SUPPLIED MATERIAL below:

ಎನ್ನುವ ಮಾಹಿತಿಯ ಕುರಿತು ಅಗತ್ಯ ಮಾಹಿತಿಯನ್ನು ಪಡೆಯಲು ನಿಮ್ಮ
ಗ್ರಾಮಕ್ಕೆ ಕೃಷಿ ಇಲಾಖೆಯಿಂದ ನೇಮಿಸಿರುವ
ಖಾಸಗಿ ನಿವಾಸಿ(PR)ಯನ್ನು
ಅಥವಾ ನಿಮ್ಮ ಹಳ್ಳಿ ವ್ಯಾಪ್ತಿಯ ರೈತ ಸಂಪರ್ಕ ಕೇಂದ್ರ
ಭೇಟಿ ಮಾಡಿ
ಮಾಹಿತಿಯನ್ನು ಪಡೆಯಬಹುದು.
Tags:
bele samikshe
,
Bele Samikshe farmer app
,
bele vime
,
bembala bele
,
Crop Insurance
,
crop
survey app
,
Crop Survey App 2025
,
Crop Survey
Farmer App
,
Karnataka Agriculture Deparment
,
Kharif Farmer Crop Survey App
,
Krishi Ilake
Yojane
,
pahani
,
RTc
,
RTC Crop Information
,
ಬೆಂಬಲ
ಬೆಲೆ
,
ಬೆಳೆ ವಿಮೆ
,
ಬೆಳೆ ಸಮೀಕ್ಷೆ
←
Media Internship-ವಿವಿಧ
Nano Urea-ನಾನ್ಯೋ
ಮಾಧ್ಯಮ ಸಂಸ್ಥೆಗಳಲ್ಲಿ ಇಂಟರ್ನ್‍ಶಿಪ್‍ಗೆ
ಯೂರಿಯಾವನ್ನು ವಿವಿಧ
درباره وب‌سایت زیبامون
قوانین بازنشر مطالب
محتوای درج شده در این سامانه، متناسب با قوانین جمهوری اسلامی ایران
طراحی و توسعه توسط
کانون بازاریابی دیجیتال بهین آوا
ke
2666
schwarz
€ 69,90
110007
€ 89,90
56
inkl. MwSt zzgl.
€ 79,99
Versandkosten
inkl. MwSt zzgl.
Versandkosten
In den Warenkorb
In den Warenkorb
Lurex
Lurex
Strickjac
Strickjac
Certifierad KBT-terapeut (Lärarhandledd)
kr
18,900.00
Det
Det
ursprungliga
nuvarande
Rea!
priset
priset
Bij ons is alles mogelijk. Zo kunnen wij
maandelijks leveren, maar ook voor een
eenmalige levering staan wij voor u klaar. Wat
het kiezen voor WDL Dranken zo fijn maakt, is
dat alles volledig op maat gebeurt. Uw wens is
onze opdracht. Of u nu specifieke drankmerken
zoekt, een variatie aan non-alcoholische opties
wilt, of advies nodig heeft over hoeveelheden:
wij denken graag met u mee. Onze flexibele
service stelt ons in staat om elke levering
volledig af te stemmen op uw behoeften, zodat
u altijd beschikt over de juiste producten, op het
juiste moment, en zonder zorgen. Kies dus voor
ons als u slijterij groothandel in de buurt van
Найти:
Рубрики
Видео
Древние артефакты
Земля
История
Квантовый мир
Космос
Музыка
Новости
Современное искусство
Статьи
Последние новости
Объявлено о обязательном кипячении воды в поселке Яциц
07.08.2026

End of SUPPLIED MATERIAL.

* WHAT TO PRODUCE *
Retype the records word for word, from the first line through the line containing "maandelijks leveren, maar ook voor een", with both of those lines included.

* RESPONSE TO THIS TASK *
ಎನ್ನುವ ಮಾಹಿತಿಯ ಕುರಿತು ಅಗತ್ಯ ಮಾಹಿತಿಯನ್ನು ಪಡೆಯಲು ನಿಮ್ಮ
ಗ್ರಾಮಕ್ಕೆ ಕೃಷಿ ಇಲಾಖೆಯಿಂದ ನೇಮಿಸಿರುವ
ಖಾಸಗಿ ನಿವಾಸಿ(PR)ಯನ್ನು
ಅಥವಾ ನಿಮ್ಮ ಹಳ್ಳಿ ವ್ಯಾಪ್ತಿಯ ರೈತ ಸಂಪರ್ಕ ಕೇಂದ್ರ
ಭೇಟಿ ಮಾಡಿ
ಮಾಹಿತಿಯನ್ನು ಪಡೆಯಬಹುದು.
Tags:
bele samikshe
,
Bele Samikshe farmer app
,
bele vime
,
bembala bele
,
Crop Insurance
,
crop
survey app
,
Crop Survey App 2025
,
Crop Survey
Farmer App
,
Karnataka Agriculture Deparment
,
Kharif Farmer Crop Survey App
,
Krishi Ilake
Yojane
,
pahani
,
RTc
,
RTC Crop Information
,
ಬೆಂಬಲ
ಬೆಲೆ
,
ಬೆಳೆ ವಿಮೆ
,
ಬೆಳೆ ಸಮೀಕ್ಷೆ
←
Media Internship-ವಿವಿಧ
Nano Urea-ನಾನ್ಯೋ
ಮಾಧ್ಯಮ ಸಂಸ್ಥೆಗಳಲ್ಲಿ ಇಂಟರ್ನ್‍ಶಿಪ್‍ಗೆ
ಯೂರಿಯಾವನ್ನು ವಿವಿಧ
درباره وب‌سایت زیبامون
قوانین بازنشر مطالب
محتوای درج شده در این سامانه، متناسب با قوانین جمهوری اسلامی ایران
طراحی و توسعه توسط
کانون بازاریابی دیجیتال بهین آوا
ke
2666
schwarz
€ 69,90
110007
€ 89,90
56
inkl. MwSt zzgl.
€ 79,99
Versandkosten
inkl. MwSt zzgl.
Versandkosten
In den Warenkorb
In den Warenkorb
Lurex
Lurex
Strickjac
Strickjac
Certifierad KBT-terapeut (Lärarhandledd)
kr
18,900.00
Det
Det
ursprungliga
nuvarande
Rea!
priset
priset
Bij ons is alles mogelijk. Zo kunnen wij
maandelijks leveren, maar ook voor een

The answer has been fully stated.